*** DATA EXTRACTS ***

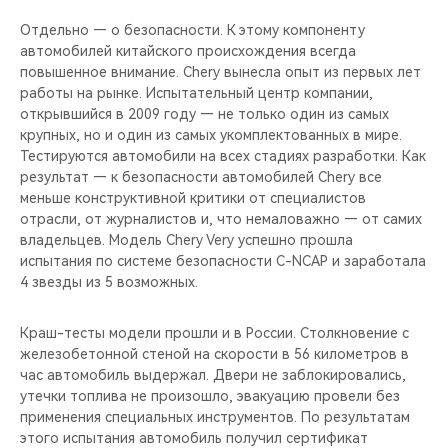
Отдельно — о безопасности. К этому компоненту
автомобилей китайского происхождения всегда
повышенное внимание. Chery вынесла опыт из первых лет
работы на рынке. Испытательный центр компании,
открывшийся в 2009 году — не только один из самых
крупных, но и один из самых укомплектованных в мире.
Тестируются автомобили на всех стадиях разработки. Как
результат — к безопасности автомобилей Chery все
меньше конструктивной критики от специалистов
отрасли, от журналистов и, что немаловажно — от самих
владельцев. Модель Chery Very успешно прошла
испытания по системе безопасности C-NCAP и заработала
4 звезды из 5 возможных.
Краш-тесты модели прошли и в России. Столкновение с
железобетонной стеной на скорости в 56 километров в
час автомобиль выдержал. Двери не заблокировались,
утечки топлива не произошло, эвакуацию провели без
применения специальных инструментов. По результатам
этого испытания автомобиль получил сертификат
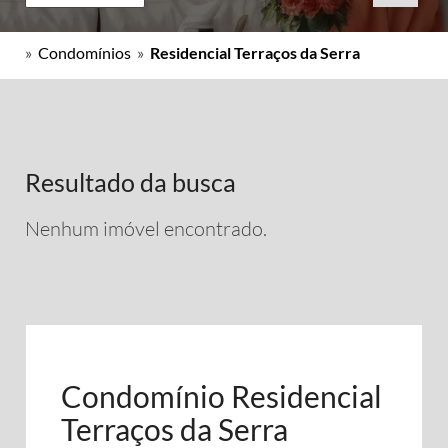
»
Condomínios
»
Residencial Terraços da Serra
Resultado da busca
Nenhum imóvel encontrado.
Condomínio Residencial
Terraços da Serra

***

WORK ITEM
Rename "Chery" to "Чери" throughout the entries above, changing nothing else. Give back only the text, leaving out the pictures.

EXERCISE RESULT
Отдельно — о безопасности. К этому компоненту
автомобилей китайского происхождения всегда
повышенное внимание. Чери вынесла опыт из первых лет
работы на рынке. Испытательный центр компании,
открывшийся в 2009 году — не только один из самых
крупных, но и один из самых укомплектованных в мире.
Тестируются автомобили на всех стадиях разработки. Как
результат — к безопасности автомобилей Чери все
меньше конструктивной критики от специалистов
отрасли, от журналистов и, что немаловажно — от самих
владельцев. Модель Чери Very успешно прошла
испытания по системе безопасности C-NCAP и заработала
4 звезды из 5 возможных.
Краш-тесты модели прошли и в России. Столкновение с
железобетонной стеной на скорости в 56 километров в
час автомобиль выдержал. Двери не заблокировались,
утечки топлива не произошло, эвакуацию провели без
применения специальных инструментов. По результатам
этого испытания автомобиль получил сертификат
»
Condomínios
»
Residencial Terraços da Serra
Resultado da busca
Nenhum imóvel encontrado.
Condomínio Residencial
Terraços da Serra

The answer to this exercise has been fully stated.